Dijelaskan Agus Bakrie, kepala desa jelas terikat dalam aturan hukum yang juga mengatur mengenai larangan dan konsekuensi hukum atau sanksi yang tertuang dalam UU Nomor 3 Tahun 2024 Tentang Perubahan Kedua Atas UU Nomor 6 tahun 2014 Tentang Desa.

Diketahui bahwa kepala desa dan perangkat desa dilarang melakukan politik praktis. Regulasinya diatur dalam Pasal 280, 282, dan 490 UU No 7/2017 tentang Pemilu. Pelanggar bisa dipidana, baik penjara maupun denda.

Adapun dalam Pasal 280 ayat (2), disebutkan bahwa perangkat desa termasuk ke dalam pihak yang dilarang diikutsertakan oleh pelaksana dan atau tim kampanye dalam kegiatan kampanye pemilu. Selain tidak boleh diikutsertakan dalam kampanye, perangkat desa, sebagaimana dijelaskan dalam ayat (3) juga dilarang menjadi pelaksana dan tim kampanye pemilu.

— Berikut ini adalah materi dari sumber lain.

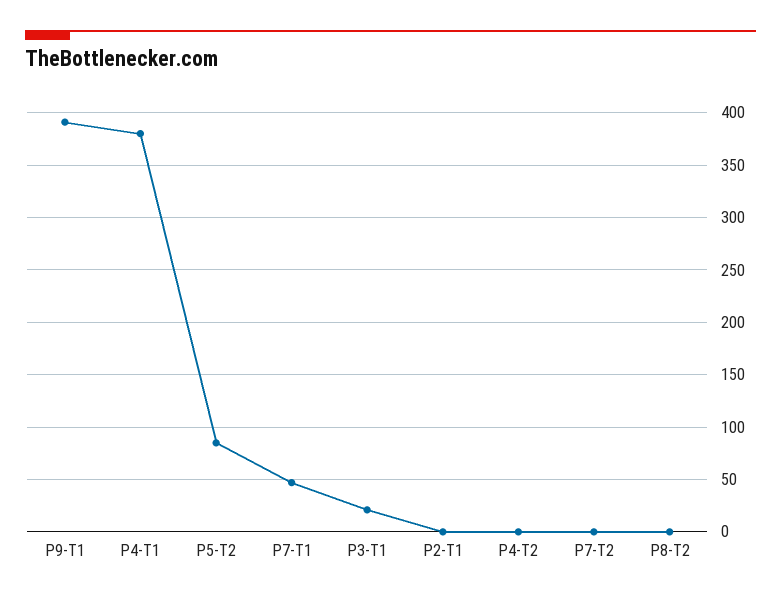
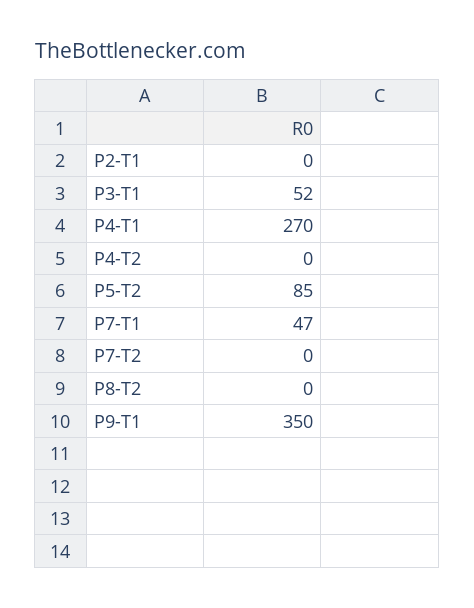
P9-T1: 390 -> 350
P4-T1: 380 -> 270
P3-T1: 20 -> 52

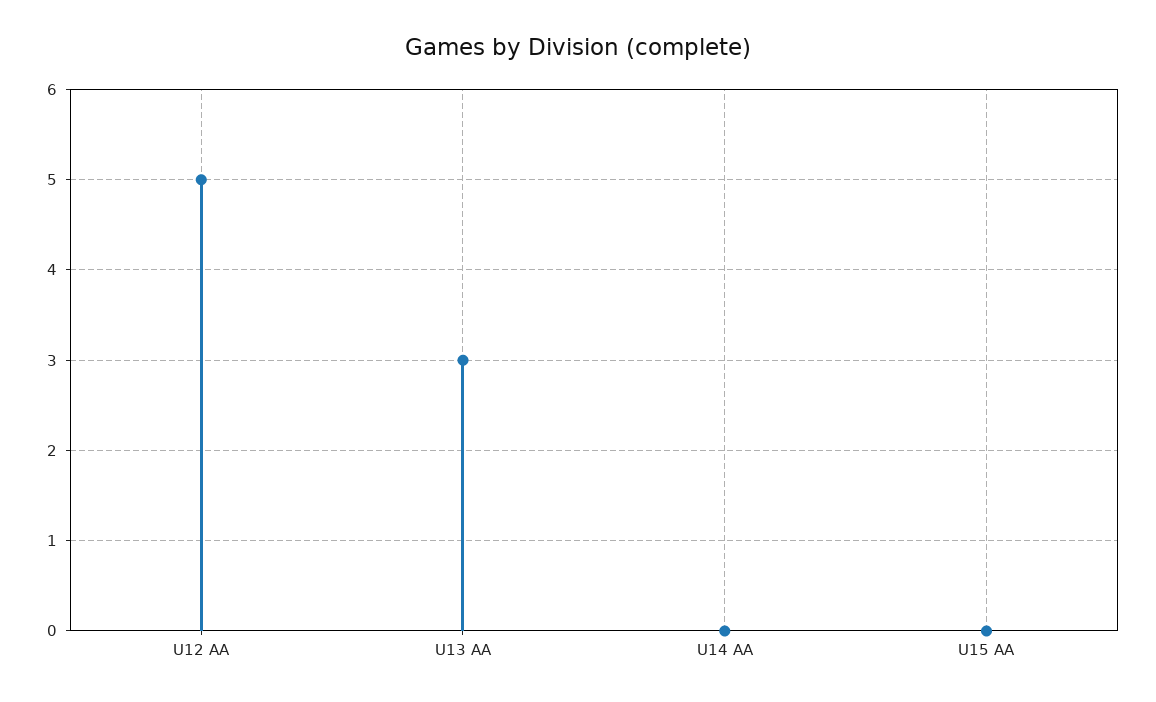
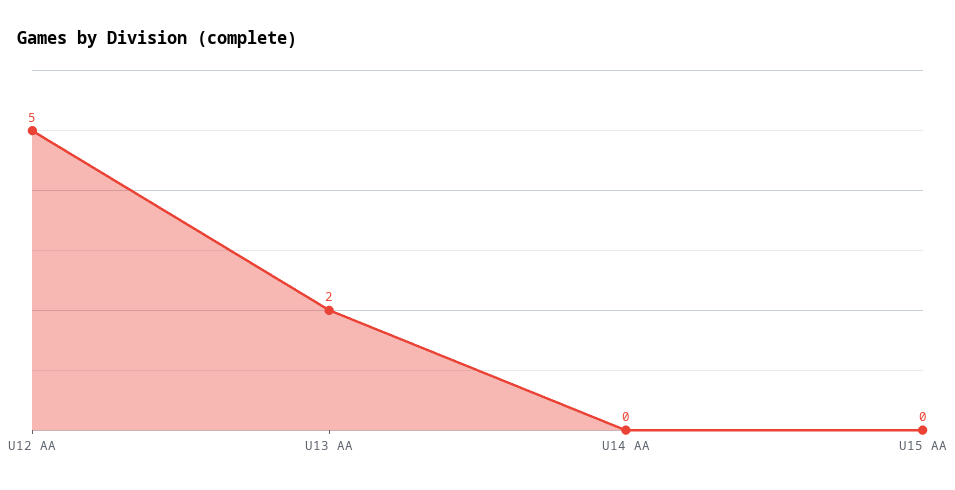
U13 AA: 3 -> 2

Dalam Pasal 494 dijelaskan bahwa setiap aparatur sipil negara, anggota TNI dan Polri, kepala desa, perangkat desa, dan atau anggota badan permusyawaratan desa yang melanggar larangan sebagaimana dimaksud Pasal 280 ayat (3), dipidana dengan pidana kurungan paling lama satu tahun dan denda paling banyak Rp12 juta.

Selanjutnya Pasal 282 memuat aturan tentang larangan pejabat negara, pejabat struktural, dan pejabat fungsional dalam jabatan negeri, serta kepala desa membuat keputusan dan atau melakukan tindakan yang menguntungkan atau merugikan salah satu peserta pemilu selama masa kampanye. Sanksinya disebutkan dalam Pasal 490, yakni dipidana dengan pidana penjara paling lama satu tahun dan denda paling banyak Rp12 juta.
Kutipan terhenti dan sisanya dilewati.